**The problem:**
Reproduce the text lines of the material below word for word. Leave out the pictures.
Supplied entries below:
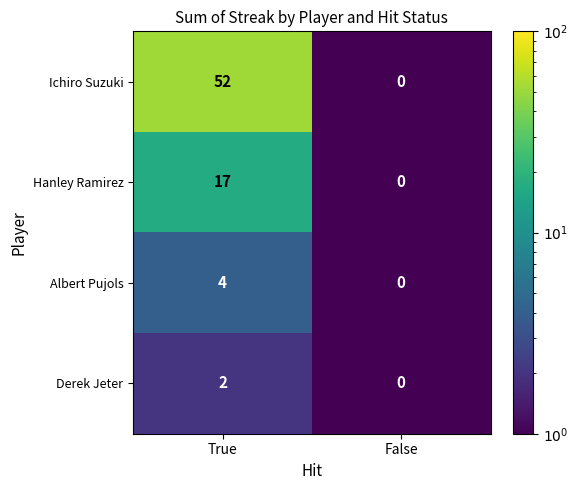

Rank the series at True from lowest to highest value.

Derek Jeter, Albert Pujols, Hanley Ramirez, Ichiro Suzuki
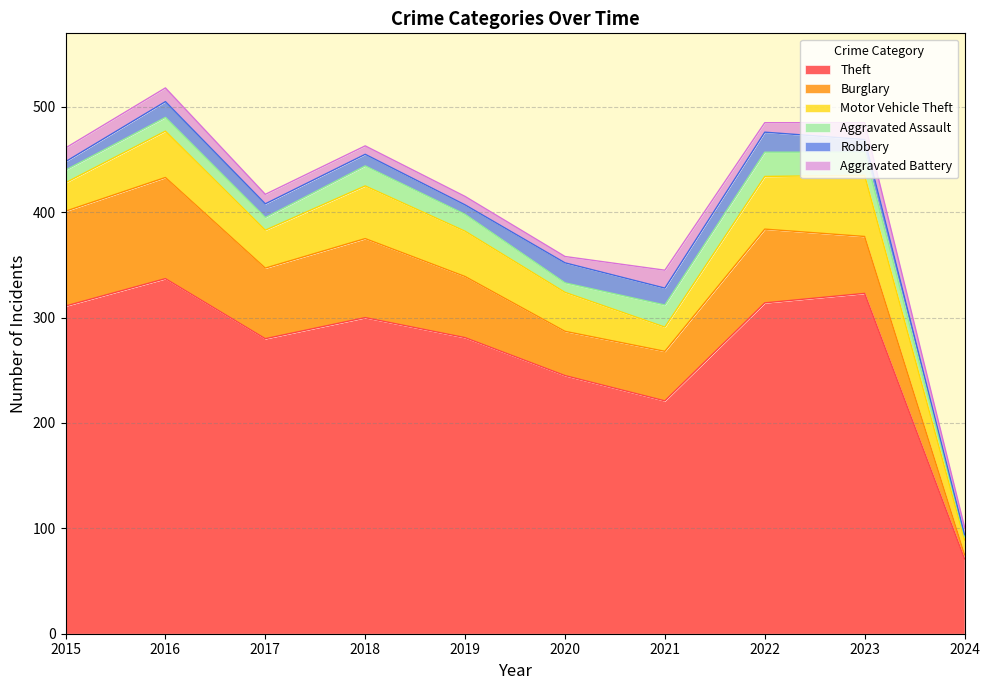

What is the maximum value shown in the chart?

337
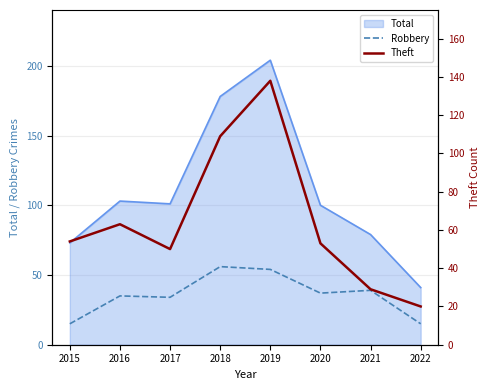

What is the sum of all Robbery values?

285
End of Supplied entries.
**Written response:**
Rank the series at True from lowest to highest value.

Derek Jeter, Albert Pujols, Hanley Ramirez, Ichiro Suzuki

What is the maximum value shown in the chart?

337

What is the sum of all Robbery values?

285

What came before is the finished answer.